Port Washington senior Bella Lucas is a sensational athlete, but she’s also someone who knows her sports history.
In Game 5 of the 1997 NBA Finals, Michael Jordan was feverishly ill with the flu and seemed barely able to walk, much less compete at the highest level of his sport.
But Jordan somehow willed himself to score 38 points and led the Bulls to a win, and it is known in NBA lore as His Airness’ “flu game.”
Well, Lucas also felt pretty ill and had trouble keeping food down on Feb. 4, the day of the Nassau County Class A championship meet.
But just like M.J., Lucas powered through. And after clearing 5 feet, 4 inches to win the high jump and flying 36-10 ¼ to take the triple jump, she told her dad, Matthew, “I think I just had my flu game.”
“I didn’t go to school for the next four days after that, I was so sick,” Lucas said with a smile before practice this week. “But that day I recovered in time for state quals.”
Lucas, as expected, did just fine at that meet five days later and headed to Ocean Breeze in Staten Island on March 8 to once again battle the state’s best.
This is now the sixth state meet Lucas has been at, and since she was a freshman, she has been the only “field” athlete for the Port Washington girls team.
Competing in the long jump, the high jump and the triple jump, she’s an Energizer Bunny of movement at meets, scurrying between one area of the track perimeter and another, constantly on the prowl for first-place wins.
“It’s a little tough because I’m the only person on our team doing this; (head coach Jeremiah) Pope knows I’ll score enough points for what we need,” Lucas said. “But I’m part of the team but not always like “part” of the team, not with them. Nobody is here doing what I do; they’re all doing their running events.

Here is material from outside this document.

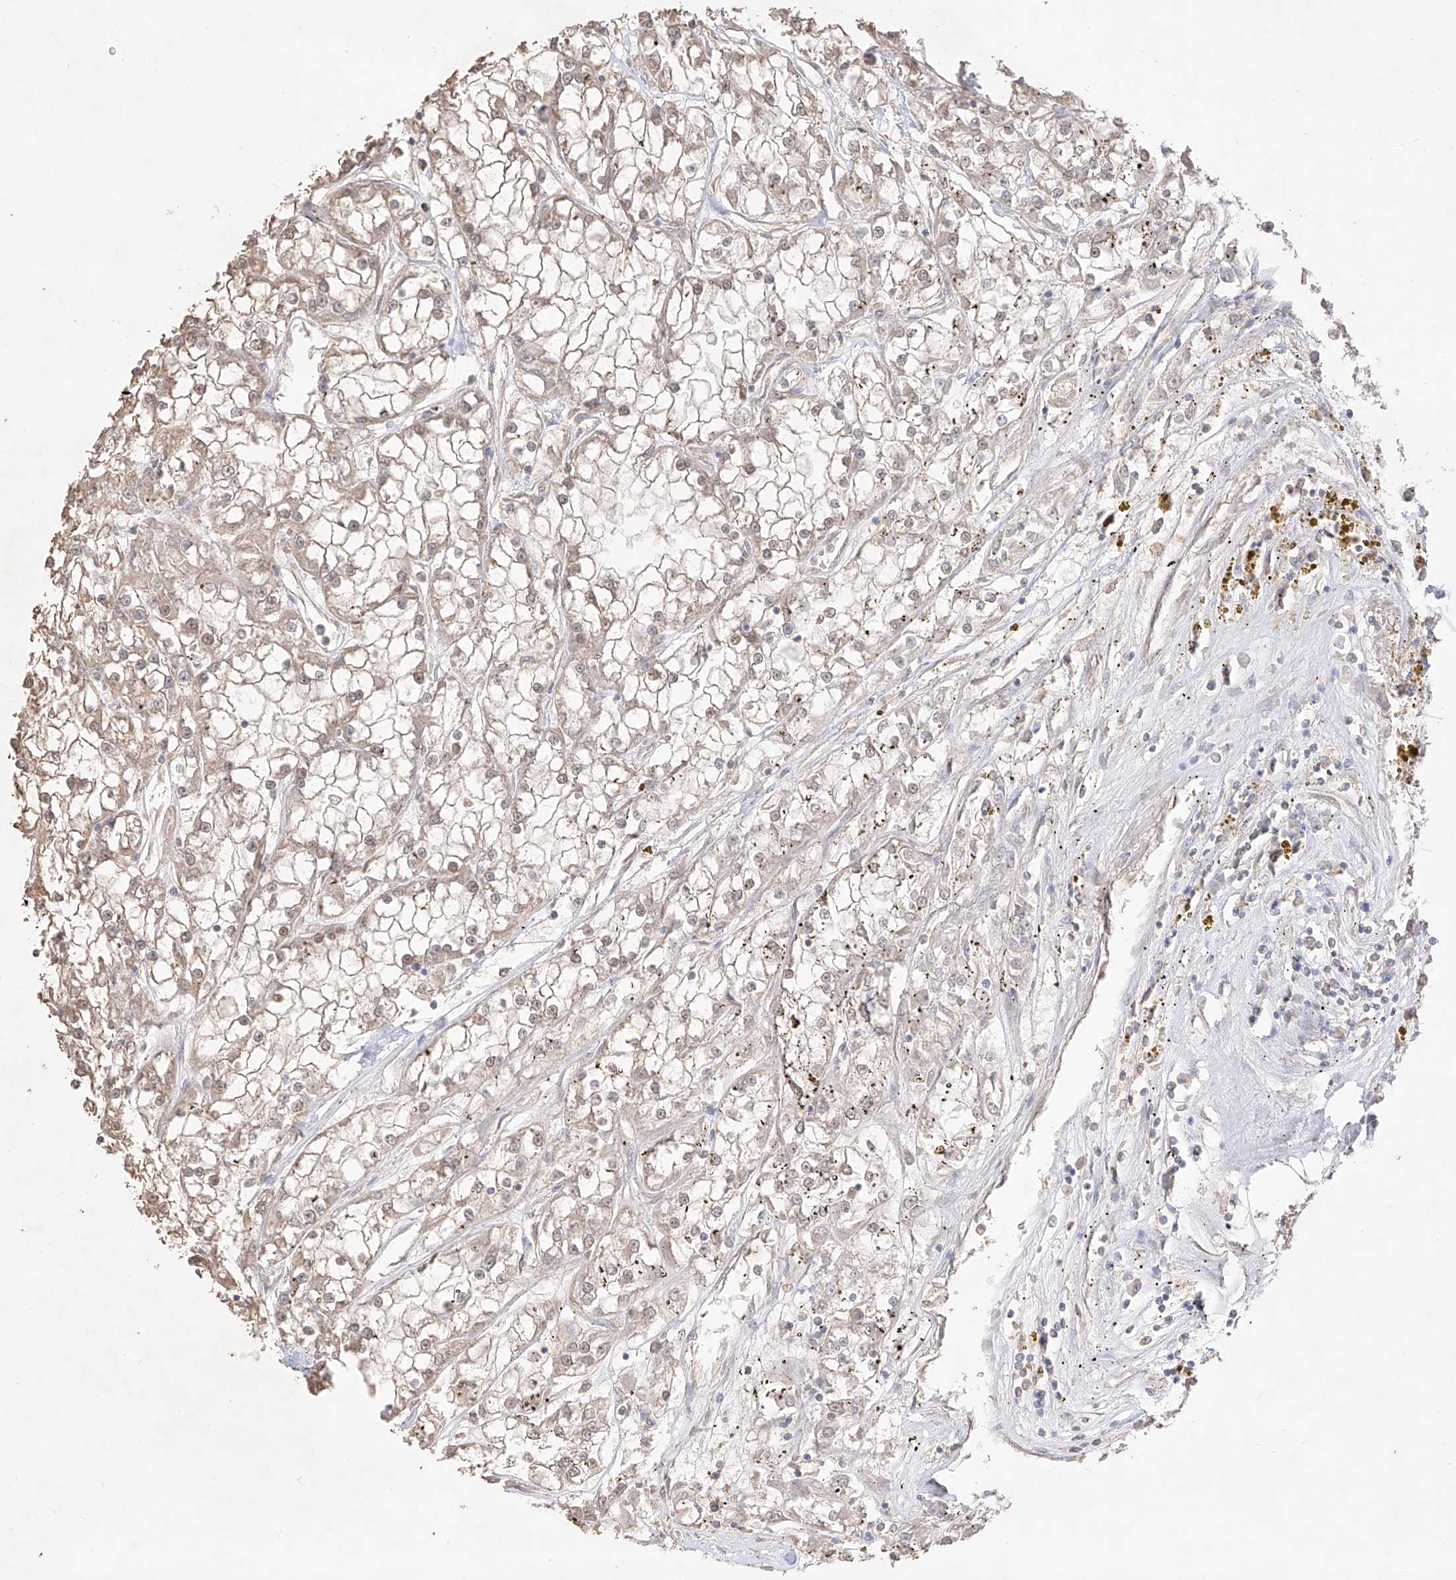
{"staining": {"intensity": "weak", "quantity": ">75%", "location": "cytoplasmic/membranous,nuclear"}, "tissue": "renal cancer", "cell_type": "Tumor cells", "image_type": "cancer", "snomed": [{"axis": "morphology", "description": "Adenocarcinoma, NOS"}, {"axis": "topography", "description": "Kidney"}], "caption": "Immunohistochemical staining of adenocarcinoma (renal) reveals weak cytoplasmic/membranous and nuclear protein staining in about >75% of tumor cells. Using DAB (brown) and hematoxylin (blue) stains, captured at high magnification using brightfield microscopy.", "gene": "APIP", "patient": {"sex": "female", "age": 52}}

“But I’ve gotten to work with great coaches and I love doing it.”
One of those coaches, jumping coach Brendan Klein, said Lucas has gotten better each year and will be impossible to replace.

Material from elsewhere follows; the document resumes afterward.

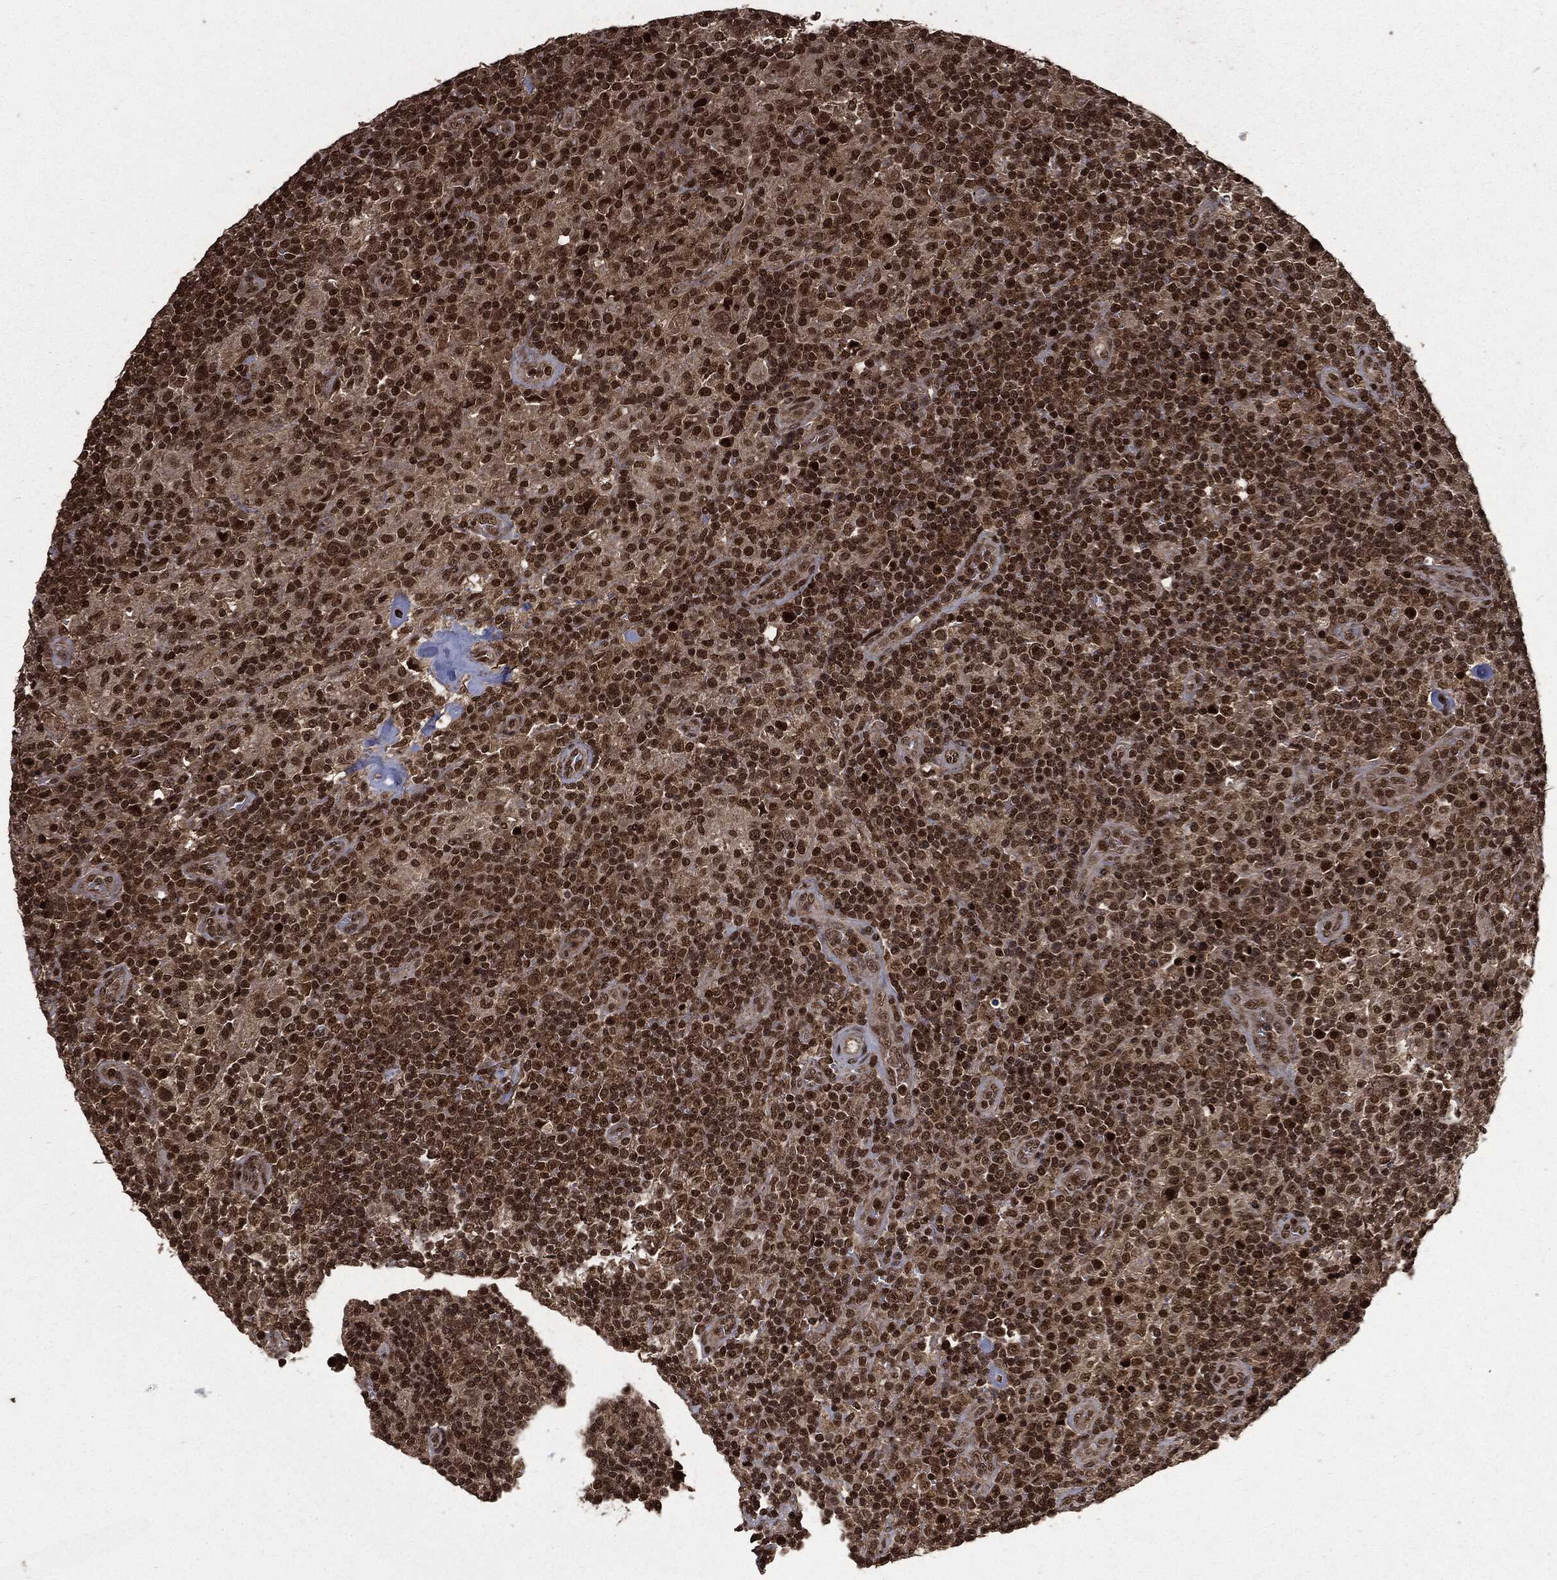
{"staining": {"intensity": "moderate", "quantity": ">75%", "location": "nuclear"}, "tissue": "lymphoma", "cell_type": "Tumor cells", "image_type": "cancer", "snomed": [{"axis": "morphology", "description": "Hodgkin's disease, NOS"}, {"axis": "topography", "description": "Lymph node"}], "caption": "Immunohistochemical staining of human Hodgkin's disease demonstrates medium levels of moderate nuclear protein staining in about >75% of tumor cells.", "gene": "CTDP1", "patient": {"sex": "male", "age": 70}}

“Talent will take you to a certain level, and then it’s the work you put in every day at practice that separates you” Klein said. “Bella is at every practice and works hard to build on her technique. She’s been so great to work with; I wish we had five of her.”
Lucas came out for indoor track and field for the first time as a freshman and laughed at the memory of how excited she was when she got her first medal.
“I think I jumped like 33 feet, which if I did that now, I’d be like, ‘did I trip or something?’” she said. “But I was ecstatic, getting a medal, and wanting to have that feeling over and over again.”
As the years and medals have piled up, Lucas has learned the hard way about self-preservation. She goes to the athletic trainer all the time, before and after practice, to stretch and get treatment on her legs.
“I know when I’m hurting, I have to dial it back a little,” Lucas said. “Freshman year, it was worse because my body wasn’t used to competing and stuff. As the years have progressed, I’ve gotten stronger and gotten used to the aches and pains of track, and I’ve learned how important it is to preserve myself.”
Now a senior, and with star running teammate Ashley Carillo the only Port Washington track teammate who’s been on the team all four years with her, Lucas knows her time in high school is short before she matriculates to Binghamton University in the fall to compete there.
The kid who always has had multi-colored hair and a big smile after a successful jump knows she’s only got a few meets left to grab that elusive state crown; she’s medaled before at states, with a seventh and eighth place finish but wants a first-place win at either the Ocean Breeze meet, or the outdoor states in the spring.
“I would just be so ecstatic,” Lucas said. “I know, seedings-wise, I’m not the favorite to win or anything, but if I could win, or get top 3, it would just be such a great ending.”
A storybook ending, just like M.J. got.